We don't often get hurricanes in this area--they usually fizzle out to minorly annoying tropical storms before they even cause us any rain--so we aren't particularly equipped to handle them well. The last serious hurricane here was when Hurricane Isabel found her way up the Chesapeake Bay eight years ago. I was in college down in St. Mary's, which is a low-lying area surrounded by water. I hunkered down for the storm a bit more inland (with my friend Amy, who is--interestingly enough--expecting her first child about a week after mine) and remember that the main effects were a loss of power lasting an average of 8-72 hours for most people, major flooding (I know some people who lost homes in Georgetown from that), and downed trees becoming projectile missiles that destroyed parts of homes, cars, and anything else they fancied smashing into.
The nice thing about a hurricane (and just about the ONLY "nice" thing about a hurricane) is that you usually have plenty of time to prepare for the doom. Which is great (because you can prevent a lot of casualties and some more severe property loss), but also sucks because you feel obligated to do a whole lot of things to prepare that may prove unnecessary because the path of the storm alters.

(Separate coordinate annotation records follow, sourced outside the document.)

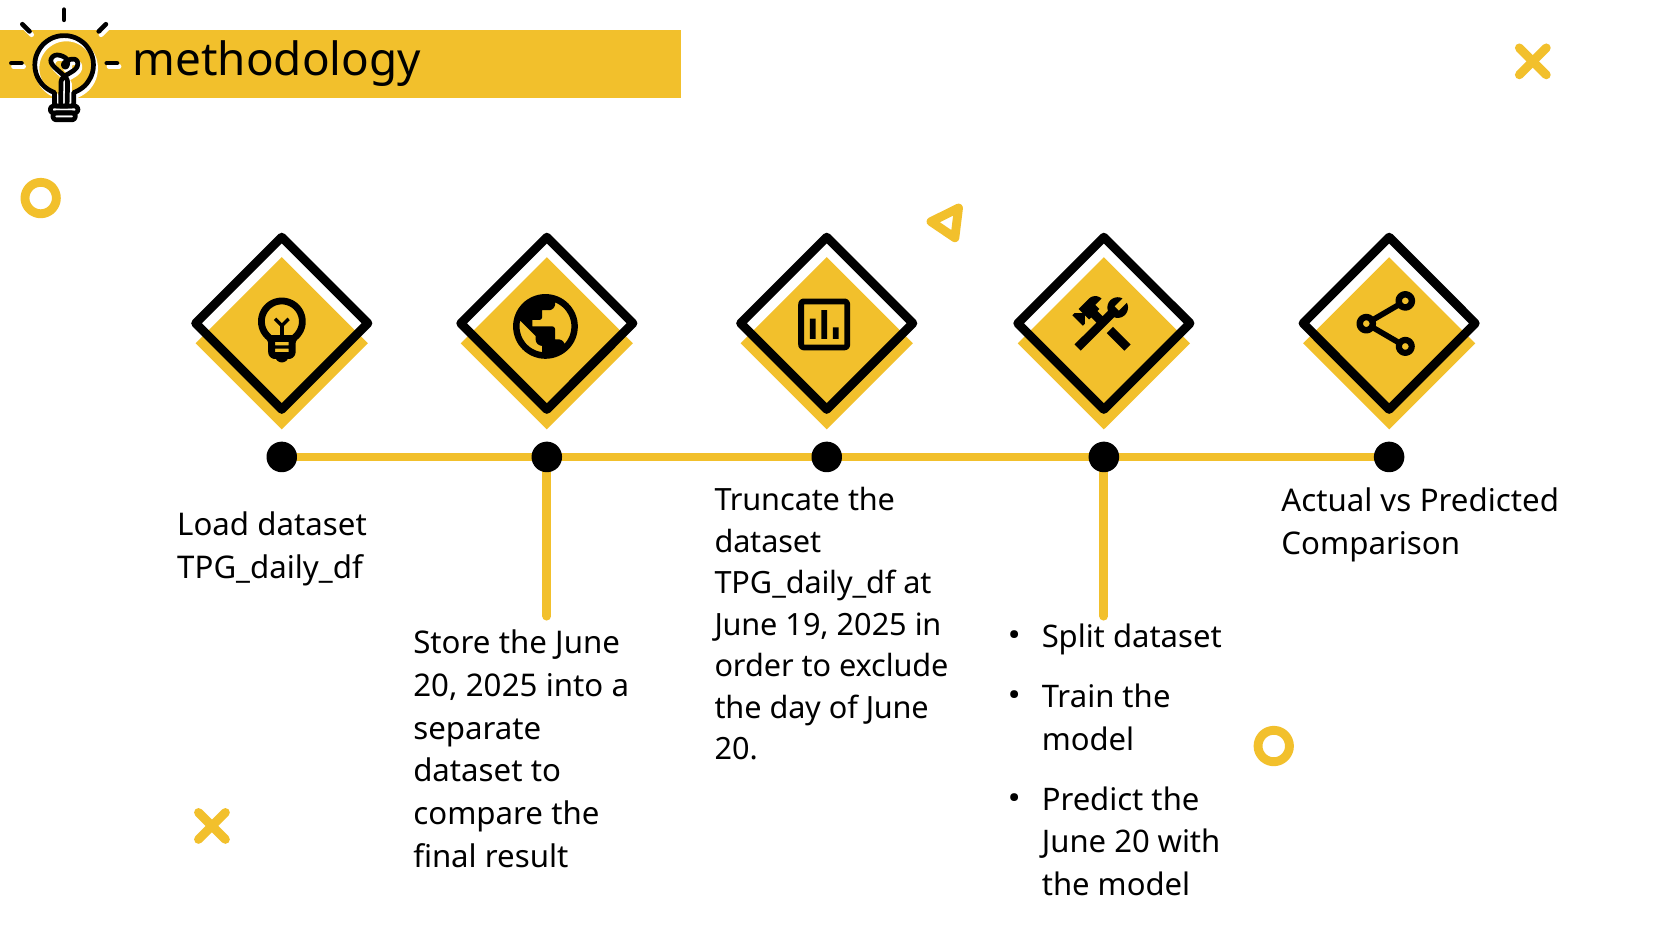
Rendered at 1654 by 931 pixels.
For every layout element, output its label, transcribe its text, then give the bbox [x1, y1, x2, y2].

text_box [209, 257, 354, 402]
list Actual vs Predicted Comparison [1281, 478, 1565, 774]
list Split dataset Train the model Predict the June 20 with the model [998, 614, 1235, 910]
text_box [1017, 337, 1191, 430]
text_box [1373, 441, 1405, 473]
text_box [1088, 441, 1120, 473]
subtitle methodology [132, 17, 677, 97]
list Truncate the dataset TPG_daily_df at June 19, 2025 in order to exclude the day of June 20. [714, 478, 951, 774]
text_box [740, 336, 913, 430]
text_box [811, 441, 842, 473]
text_box [474, 257, 619, 402]
list Store the June 20, 2025 into a separate dataset to compare the final result [413, 620, 650, 916]
text_box [1031, 257, 1177, 402]
text_box [266, 441, 297, 473]
text_box [754, 257, 899, 402]
text_box [1317, 257, 1462, 402]
text_box [1303, 337, 1476, 430]
list Load dataset TPG_daily_df [177, 501, 384, 650]
text_box [460, 337, 633, 430]
text_box [195, 336, 368, 430]
text_box [531, 441, 563, 473]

With the memory of Isabel in mind, after working my 8 hour shift at the crisis hotline on Friday (with lots of people calling to ask for info about the storm), I slept only a few hours and spent all morning Saturday prepping my folks' house for the storm and making some foods that wouldn't require the use of electricity to eat (pasta salad, anyone?). Since my parents are doing a lot of home repairs at the moment, by the time I finished, I was dripping with sweat and the garage was bursting with renovation supplies, trash cans, plastic bins, and assorted lawn things. Then it was time to shower and head back in to work.

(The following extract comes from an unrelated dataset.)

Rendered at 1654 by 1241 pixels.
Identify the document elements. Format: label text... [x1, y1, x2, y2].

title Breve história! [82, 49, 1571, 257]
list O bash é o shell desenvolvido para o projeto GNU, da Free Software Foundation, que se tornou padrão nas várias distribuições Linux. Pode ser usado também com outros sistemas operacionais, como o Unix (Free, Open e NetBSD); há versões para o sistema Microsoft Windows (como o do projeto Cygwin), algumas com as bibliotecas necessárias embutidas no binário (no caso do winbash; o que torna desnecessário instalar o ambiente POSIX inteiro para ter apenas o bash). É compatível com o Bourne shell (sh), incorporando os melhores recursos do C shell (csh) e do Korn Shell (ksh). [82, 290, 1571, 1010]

The worst bit of the storm was predicted for this area between 10pm Saturday and 3am Sunday. Well... I work 4pm-12am on Saturday, so I just packed up the blow up camping bed, an overnight bag, plenty of food, and headed in figuring that I would wait to leave until after things had calmed down. I crashed in a co-worker's office after my shift ended and woke up around 7:30 am. We only lost power twice during the storm, and it came back quickly (within 5 minutes) both times.
As my drive home (and Sunday evening shift at work with many, many calls from people in crisis because of the storm) proved, we were very lucky. Every other neighborhood I drove through seemed to have some major property damage/power loss. The ones between were completely untouched. I'm grateful that my family's house was spared, but I know others, like Amanda, dealt with some major damage and long-term outages. School openings were delayed in Southern Maryland. People in Baltimore are still without power. The news is saying the property damage is reaching record highs and at least 31 deaths have been attributed to the storm.
My husband found the whole thing exhilarating, but he was definitely anxious. Korea is not a country that gets much in the way of earthquakes, thunderstorms (which DC has had plenty of in late summer), or hurricanes, so it was all new for him. He worried himself sick about me, even though he knew exactly where I was and that I wasn't doing stupid things like driving home in the middle of the storm.
Generally, the people who analyze this sort of thing (like my friend Sam who works on NOAA's latest hurricane weather computer modeling) say that the DC metro area got off pretty light, and I tend to agree. Although that doesn't really help the people who did lose a lot. (Side note--I'm really going to have to have a rant one of these days about how not opening storm shelters until after the storm is well under way in a county that has a significant homeless population living out of cars and under bridges and bleachers is unacceptable. Telling them to "stay in the basement" doesn't help, morons.)
Let's hope that was the last bit of "excitement" on the mother nature front for at least... say... the next three months. At which point I'm sure that the labor and delivery of my feisty child will be about all the "natural" and "disaster" I can tolerate.